Open hyunhoJeon opened 7 years ago
Hi @hyunhoJeon
orb-slam2 uses orb features. Orb is (sort of) FAST + BRIEF descriptors.
Frame pose is obtained by matched frame features' descriptors with 3D map point descriptors.
You can remove the features you don't want to process after FAST in ORBextractor class.
Thank you very much! @AlejandroSilvestri And I have a few more questions. In fact, I am running ORBSLAM on Windows, and debug mode does not work. So I have a bit of trouble analyzing the code.
OK.. so my fisrt question is, I wonder how to remove feature. For example, if there is a remove function, or if i change the depth information to 0. What should I do?
And second is, I already know that orb slam use g2o for motion estimation. Does g2o get results from 3D-3D matching? 3D-2D? I think 3D-2D matching should be done with pnp, but I have found that it is only used for relocalization. So I'm confused. Because I've only experienced 3d-2d matching. so...How do g2o estimate motion? 3D-3D? 3D-2D?
Well, in Frame every undistorted keypoint is added to the vector mvKeysUn, and its descriptors to mDescriptors, at the same index.
You can remove some of them. But if you want to keep then for everything but pose optimization, I believe it would be better to filter them in that step.
g2o is a solver, well fitted for bundle adjustment, and big graph based linear systems. Orb-slam2 uses it for many different purposes.
Optimizer::PoseOptimization uses g2o to give the frame pose, from 2D-3D matching (actual frame keypoints vs. 3D map points). The reason why PnP is not used here is performance. PoseOptimization is lighter.
Why bother using PnP in relocalization? PoseOptimization requires a good initial pose estimation. Orb-slam2 has it in tracking thanks to the motion model, but don't have it during relocalization, because tracking is lost, the system doesn't have a clue where it is located.
So, perhaps a good point to filter features is in PoseOptimization, in the loop loading g2o::EdgeSE3ProjectXYZOnlyPose from keypoints and mappoints. You don't erase features. only prevents undesirable ones being used in pose optimization.
Thank you for your kindness. @AlejandroSilvestri
Thanks to your answers, I was able to understand the parts that were difficult to understand:)
@hyunhoJeon @AlejandroSilvestri Thank you for this thread it has helped me understand a few things. I wanted to know whether you could clarify something I am trying to do that is aligned to the above:
I am a beginner when it comes to SLAM in general but Ive wanted to ask where could I remove keypoints in the RGBD method of ORBSLAM3.
Ive tried attempting to do it in the Frame class - ie mCurrentFrame within the GrabImageRGBD method but I seem to run into alot of issues. I am basically using a filtering alogrithm I developed based on a object detection model and I want to remove keypoints within a certain area.
Before I run my algorithm I simply tried reassigning mCurrent.mvkeys to a new std::vector cv::Keypoint called New_KP which is fundamentally just the first 800 keypoints of mCurrent.mvkeys but I end up with alot of errors. I would appreciate any guidance!

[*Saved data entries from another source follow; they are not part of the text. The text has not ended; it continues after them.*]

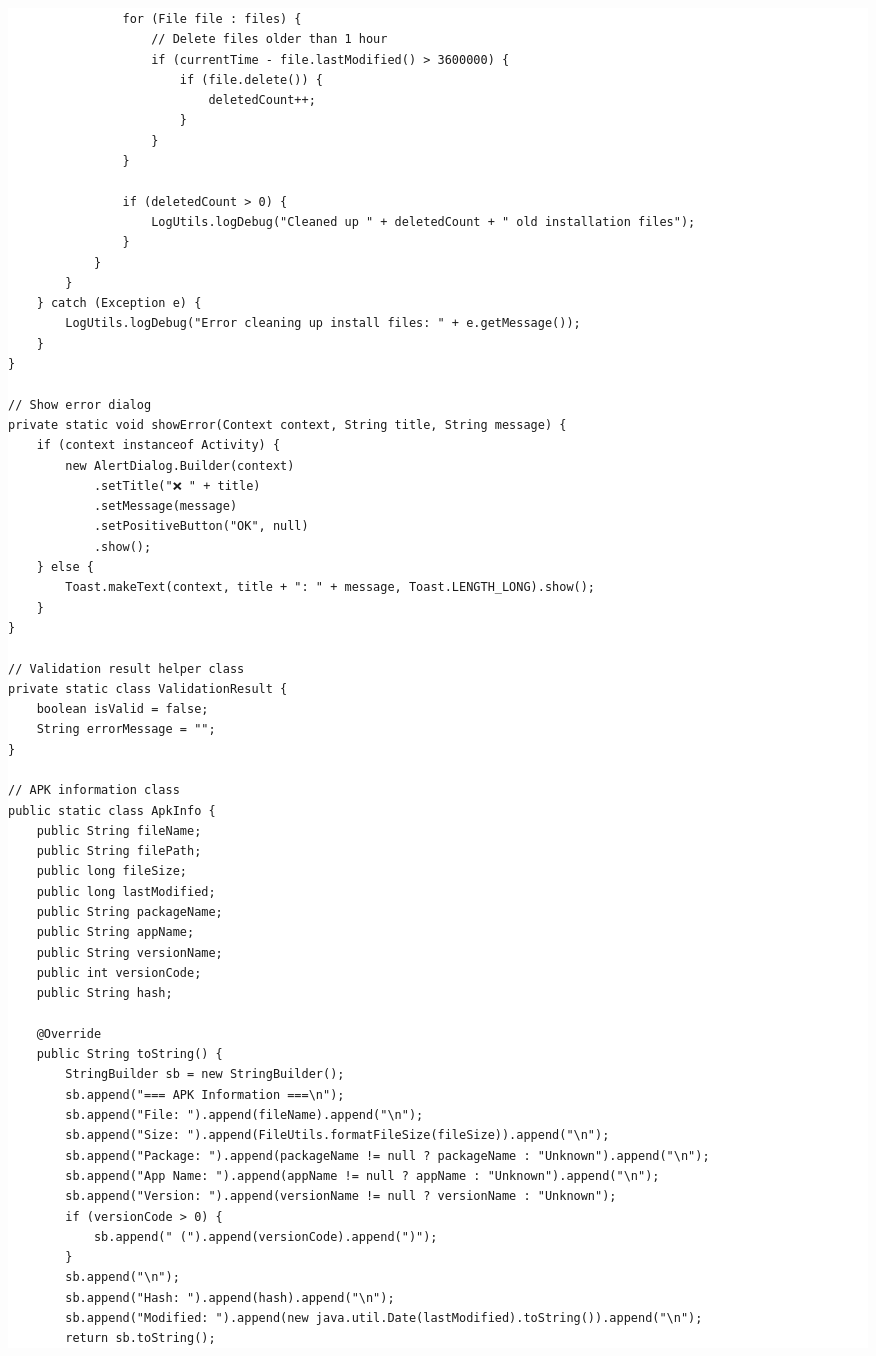                     for (File file : files) {
                        // Delete files older than 1 hour
                        if (currentTime - file.lastModified() > 3600000) {
                            if (file.delete()) {
                                deletedCount++;
                            }
                        }
                    }
                    
                    if (deletedCount > 0) {
                        LogUtils.logDebug("Cleaned up " + deletedCount + " old installation files");
                    }
                }
            }
        } catch (Exception e) {
            LogUtils.logDebug("Error cleaning up install files: " + e.getMessage());
        }
    }
    
    // Show error dialog
    private static void showError(Context context, String title, String message) {
        if (context instanceof Activity) {
            new AlertDialog.Builder(context)
                .setTitle("❌ " + title)
                .setMessage(message)
                .setPositiveButton("OK", null)
                .show();
        } else {
            Toast.makeText(context, title + ": " + message, Toast.LENGTH_LONG).show();
        }
    }
    
    // Validation result helper class
    private static class ValidationResult {
        boolean isValid = false;
        String errorMessage = "";
    }
    
    // APK information class
    public static class ApkInfo {
        public String fileName;
        public String filePath;
        public long fileSize;
        public long lastModified;
        public String packageName;
        public String appName;
        public String versionName;
        public int versionCode;
        public String hash;
        
        @Override
        public String toString() {
            StringBuilder sb = new StringBuilder();
            sb.append("=== APK Information ===\n");
            sb.append("File: ").append(fileName).append("\n");
            sb.append("Size: ").append(FileUtils.formatFileSize(fileSize)).append("\n");
            sb.append("Package: ").append(packageName != null ? packageName : "Unknown").append("\n");
            sb.append("App Name: ").append(appName != null ? appName : "Unknown").append("\n");
            sb.append("Version: ").append(versionName != null ? versionName : "Unknown");
            if (versionCode > 0) {
                sb.append(" (").append(versionCode).append(")");
            }
            sb.append("\n");
            sb.append("Hash: ").append(hash).append("\n");
            sb.append("Modified: ").append(new java.util.Date(lastModified).toString()).append("\n");
            return sb.toString();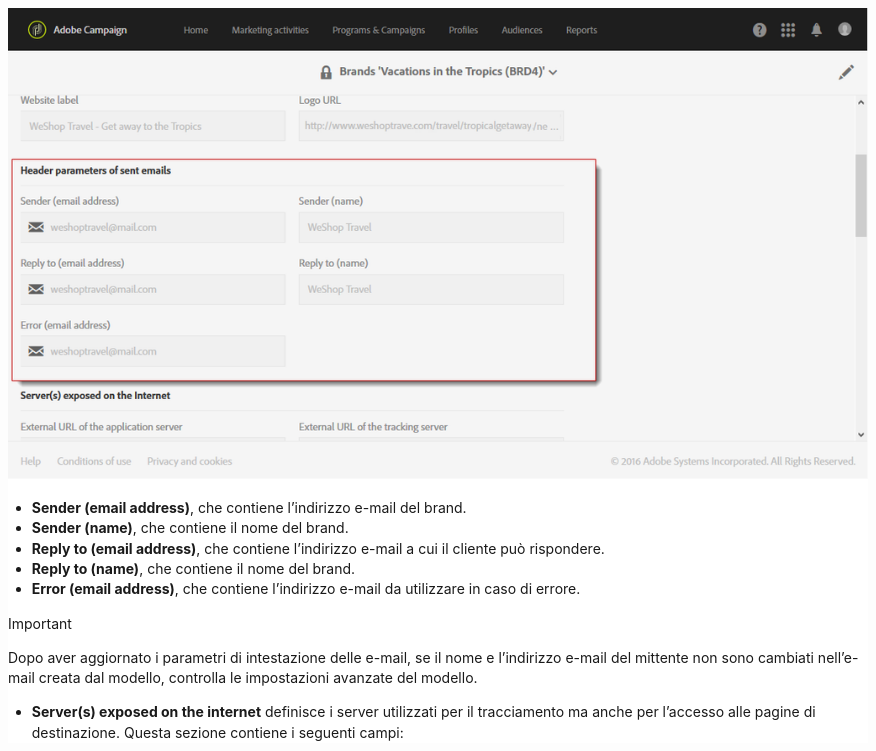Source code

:    ![](assets/branding_04_header.png)

   * **Sender (email address)**, che contiene l’indirizzo e-mail del brand.
   * **Sender (name)**, che contiene il nome del brand.
   * **Reply to (email address)**, che contiene l’indirizzo e-mail a cui il cliente può rispondere.
   * **Reply to (name)**, che contiene il nome del brand.
   * **Error (email address)**, che contiene l’indirizzo e-mail da utilizzare in caso di errore.

   >[!IMPORTANT]
   >
   >Dopo aver aggiornato i parametri di intestazione delle e-mail, se il nome e l’indirizzo e-mail del mittente non sono cambiati nell’e-mail creata dal modello, controlla le impostazioni avanzate del modello.

* **Server(s) exposed on the internet** definisce i server utilizzati per il tracciamento ma anche per l’accesso alle pagine di destinazione. Questa sezione contiene i seguenti campi:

I would like to use only selected features and their depth values through post-processing rather than features obtained through the frame constructor. I mean...I want to estimate the motion with only the selected features through my algorithm. To do this, I need to provide selected features to orbslam2, or select features that are used in orbslam2 on the motion estimation process. Has anyone tried this process? Does anyone have any idea?